The governor of the Odesa region, Maksym Marchenko, said the Ukrainians struck the guided-missile cruiser Moskva with two missiles and caused “serious damage”.
Russia’s defence ministry confirmed the ship was damaged but not that it was hit by Ukraine – it said ammunition on board detonated as a result of a fire of as-yet undetermined causes.
The entire crew was evacuated, it added – the cruiser typically has about 500 on board.
If confirmed, the sinking of the cruiser would be a major blow to Russia, after the tank carrier Orsk was hit and set on fire in an attack in Berdyansk in the Sea of Azov late last month.
The reported ship attack by Neptune cruise missiles came a day after US president Joe Biden called Russia’s actions in Ukraine “a genocide” and approved 800 million dollars (£600 million) in new military assistance to Kyiv, saying weapons from the West have sustained Ukraine’s fight so far and “we cannot rest now”.
The munitions include artillery systems, armoured personnel carriers and helicopters.
The presidents of Poland, Lithuania, Latvia and Estonia showed their support for Ukraine in a visit on Wednesday to war-ravaged areas and demanded accountability for what they called war crimes.
They met their counterpart, Volodymyr Zelensky, and visited Borodyanka, one of the towns near Kyiv where evidence of atrocities was found after Russian troops withdrew to focus on the country’s east.
“There are no doubts that they committed war crimes. And for that, they should be accountable,” Latvian president Egils Levits said.
The Lithuanian president, Gitanas Nauseda, added: “The fight for Europe’s future is happening here.”
He called for tougher sanctions, including against Russian oil and gas shipments and all the country’s banks.
In one of the most crucial battles of the war in the southern port city of Mariupol, Russian defence ministry spokesman Maj Gen Igor Konashenkov said 1,026 troops from the Ukrainian 36th Marine Brigade surrendered at a metals factory.
But Vadym Denysenko, adviser to Ukraine’s interior minister, told Current Time TV that “the battle over the seaport is still ongoing today”.
Russian troops are gearing up for a major offensive in the eastern Donbas region, where Moscow-allied separatists and Ukrainian forces have been fighting since 2014.
Mariupol is a key piece in the Russian campaign and lies in the Donbas, which the Russians have pummelled for weeks.

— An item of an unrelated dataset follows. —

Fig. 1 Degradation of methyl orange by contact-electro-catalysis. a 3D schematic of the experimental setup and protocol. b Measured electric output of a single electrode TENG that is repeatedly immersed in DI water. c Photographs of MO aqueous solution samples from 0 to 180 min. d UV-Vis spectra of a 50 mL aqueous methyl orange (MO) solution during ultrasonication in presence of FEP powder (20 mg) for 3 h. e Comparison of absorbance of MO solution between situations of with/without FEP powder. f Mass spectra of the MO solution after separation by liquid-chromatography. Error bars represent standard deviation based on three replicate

It was unclear when a surrender may have occurred or how many forces were still defending Mariupol.
Russian state television broadcast footage Wednesday that it said was from Mariupol showing dozens of men in camouflage walking with their hands up and carrying others on stretchers or in chair holds.
One man held a white flag. In the background was a tall industrial building with its windows shattered and roof missing, identified by the broadcaster as the Iliich metalworks.

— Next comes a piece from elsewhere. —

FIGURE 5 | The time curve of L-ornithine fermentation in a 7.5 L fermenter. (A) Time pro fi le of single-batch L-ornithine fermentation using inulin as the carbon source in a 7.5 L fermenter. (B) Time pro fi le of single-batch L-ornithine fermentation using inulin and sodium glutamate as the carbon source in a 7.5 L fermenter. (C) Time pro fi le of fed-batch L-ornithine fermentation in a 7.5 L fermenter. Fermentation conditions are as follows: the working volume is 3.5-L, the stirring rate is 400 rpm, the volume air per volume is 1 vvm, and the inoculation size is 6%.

A UN taskforce warned that the war threatens to devastate the economies of many developing countries that are facing even higher food and energy costs and increasingly difficult financial conditions.
UN secretary-general Antonio Guterres said the war is “supercharging” a crisis in food, energy and finance in poorer countries that were already struggling to deal with the Covid pandemic, climate change and a lack of access to funding.
In his nightly address, Mr Zelensky said that the prosecutor of the International Criminal Court visited the Kyiv suburb of Bucha, which was controlled by Russian forces until recently and where evidence of mass killings and more than 400 bodies were found.
“It is inevitable that the Russian troops will be held responsible. We will drag everyone to a tribunal, and not only for what was done in Bucha,” Mr Zelensky said.